Because the ELB control plane currently manages requests for the US East-1 Region through a shared queue, it fell increasingly behind in processing these requests; and pretty soon, these requests started taking a very long time to complete.

-- Summary of the AWS Service Event in the US East Region

This architecture is similar to the one described by SDN proponents, where control is centralized and orders are dispatched through a single controller. In the case of Amazon, that single controller is a shared queue. As we know now, this did not scale well. While recovery time duration may be tied to the excessive time it took to fail over to a new primary data store, the excruciating slowness with which services were ultimately restored to customer’s customers was almost certainly due exclusively to the inability of the control plane to scale under load.

This is not a new issue. The inability of SDN to ultimately scale in the face of very high loads has been noted by many experts who cite an inability the scale inserts into networking infrastructure via such an architecture in conjunction with inadequate response times  as the primary cause of failure to scale

Traditional load balancing services – both global and local – deal with failure through redundancy and state mirroring. ELB mimics state mirroring through the use of a shared data store, much in the same way applications share state by sharing a data store. The difference is that the traditional load balancing services are able to detect and react to failures in sub-second time, whereas a distributed, shared application-based system cannot. In fact, one instance of ELB is unlikely to be aware another has failed by design – only the controller of the overarching system is aware of such failures as it is the primary mechanism through which such failures are addressed. Traditional load balancing services are instantly aware of such failures, and enact counter-measures automatically – without being required to wait for customers to move resources from one zone to another to compensate. A traditional load balancing architecture is designed to address this failure automatically, it is one of the primary purposes for which load balancers are designed and used across the globe today.

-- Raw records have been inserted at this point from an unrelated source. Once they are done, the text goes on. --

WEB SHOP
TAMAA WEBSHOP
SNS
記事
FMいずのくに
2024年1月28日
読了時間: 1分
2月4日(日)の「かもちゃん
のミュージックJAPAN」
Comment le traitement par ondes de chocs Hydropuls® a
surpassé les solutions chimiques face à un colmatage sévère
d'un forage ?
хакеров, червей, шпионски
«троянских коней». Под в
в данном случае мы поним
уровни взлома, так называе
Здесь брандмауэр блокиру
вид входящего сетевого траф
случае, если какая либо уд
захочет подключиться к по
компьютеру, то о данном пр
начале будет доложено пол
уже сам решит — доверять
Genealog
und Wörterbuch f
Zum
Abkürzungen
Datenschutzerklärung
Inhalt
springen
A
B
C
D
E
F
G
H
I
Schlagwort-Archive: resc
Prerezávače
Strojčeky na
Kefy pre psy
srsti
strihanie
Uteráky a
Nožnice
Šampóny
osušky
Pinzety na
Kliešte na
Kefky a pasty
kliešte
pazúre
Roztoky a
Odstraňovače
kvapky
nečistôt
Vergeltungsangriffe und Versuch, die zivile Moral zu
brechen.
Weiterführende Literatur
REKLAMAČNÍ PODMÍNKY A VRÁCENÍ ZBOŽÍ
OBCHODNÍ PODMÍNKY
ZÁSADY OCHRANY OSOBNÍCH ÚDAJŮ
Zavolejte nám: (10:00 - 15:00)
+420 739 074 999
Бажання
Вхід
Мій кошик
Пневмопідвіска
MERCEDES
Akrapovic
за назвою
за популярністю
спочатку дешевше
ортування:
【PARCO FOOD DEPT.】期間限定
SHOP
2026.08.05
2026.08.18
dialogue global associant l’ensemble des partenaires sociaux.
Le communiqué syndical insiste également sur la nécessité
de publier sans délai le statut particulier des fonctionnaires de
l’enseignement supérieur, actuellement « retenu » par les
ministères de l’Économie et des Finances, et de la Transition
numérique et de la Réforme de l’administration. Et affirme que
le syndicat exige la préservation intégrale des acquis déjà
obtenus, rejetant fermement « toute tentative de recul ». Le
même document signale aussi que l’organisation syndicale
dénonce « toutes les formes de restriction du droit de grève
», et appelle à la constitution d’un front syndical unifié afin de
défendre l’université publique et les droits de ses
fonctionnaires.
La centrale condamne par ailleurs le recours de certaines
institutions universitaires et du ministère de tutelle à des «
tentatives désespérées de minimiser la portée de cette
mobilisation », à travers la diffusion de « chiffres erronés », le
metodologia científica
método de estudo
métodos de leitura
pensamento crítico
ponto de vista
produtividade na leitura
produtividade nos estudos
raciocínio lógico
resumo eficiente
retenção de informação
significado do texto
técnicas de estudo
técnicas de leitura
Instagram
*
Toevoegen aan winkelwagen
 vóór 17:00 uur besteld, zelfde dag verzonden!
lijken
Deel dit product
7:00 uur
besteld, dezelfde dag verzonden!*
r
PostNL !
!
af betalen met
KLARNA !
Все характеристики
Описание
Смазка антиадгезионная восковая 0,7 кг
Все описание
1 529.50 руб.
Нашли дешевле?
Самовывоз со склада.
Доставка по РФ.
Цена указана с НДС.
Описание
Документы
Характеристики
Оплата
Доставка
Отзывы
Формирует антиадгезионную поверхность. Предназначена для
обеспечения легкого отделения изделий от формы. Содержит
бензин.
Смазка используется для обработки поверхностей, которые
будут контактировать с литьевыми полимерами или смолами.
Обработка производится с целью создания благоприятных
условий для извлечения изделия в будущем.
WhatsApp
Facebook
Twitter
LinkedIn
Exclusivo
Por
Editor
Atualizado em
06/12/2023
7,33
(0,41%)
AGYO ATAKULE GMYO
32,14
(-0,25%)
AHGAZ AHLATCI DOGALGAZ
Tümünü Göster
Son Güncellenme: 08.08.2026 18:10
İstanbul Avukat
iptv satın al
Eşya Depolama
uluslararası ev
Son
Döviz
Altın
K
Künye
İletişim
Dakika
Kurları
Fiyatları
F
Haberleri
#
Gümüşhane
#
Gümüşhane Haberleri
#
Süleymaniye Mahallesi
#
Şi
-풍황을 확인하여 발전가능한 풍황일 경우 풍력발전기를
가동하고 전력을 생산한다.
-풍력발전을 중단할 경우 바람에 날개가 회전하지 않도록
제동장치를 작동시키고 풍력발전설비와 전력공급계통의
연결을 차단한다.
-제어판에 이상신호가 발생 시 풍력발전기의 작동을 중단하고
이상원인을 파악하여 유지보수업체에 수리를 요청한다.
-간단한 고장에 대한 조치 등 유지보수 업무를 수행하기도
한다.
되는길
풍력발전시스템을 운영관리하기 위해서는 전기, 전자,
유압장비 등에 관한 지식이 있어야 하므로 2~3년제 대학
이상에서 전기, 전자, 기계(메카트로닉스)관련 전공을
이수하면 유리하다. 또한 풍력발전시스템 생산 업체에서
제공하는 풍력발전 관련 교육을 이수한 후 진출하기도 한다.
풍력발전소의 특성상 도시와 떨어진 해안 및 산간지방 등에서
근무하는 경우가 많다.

This difference is not necessarily apparent or all that important in day to day operations when things are running smoothly. They only rise to the surface in the event of a catastrophic failure, and even then in a well-architected system they are not cause for concern, but rather relief.

One can extend the issues with this SDN-like model for load balancing to the L2-3 network services SDN is designed to serve. The same issues with shared queues and a centralized model will be exposed in the event of a catastrophic failure. Excessive requests in the shared queue (or bus) result in the inability of the control plane to adequately scale to meet the demand experienced when the entire network must “come back online” after an outage. Even if the performance of an SDN is acceptable during normal operations, its ability to restore the network after a failure may not be.

It would be unwise to ignore the issues experienced by Amazon because it does not call its ELB architecture SDN. In every sense of the term, it acts like an SDN for L4+ and this outage has exposed a potentially fatal flaw in the architecture that must be addressed moving forward.

LESSON LEARNED: SDN requires that both the control and data planes be architected for failure, and able to respond and scale instantaneously.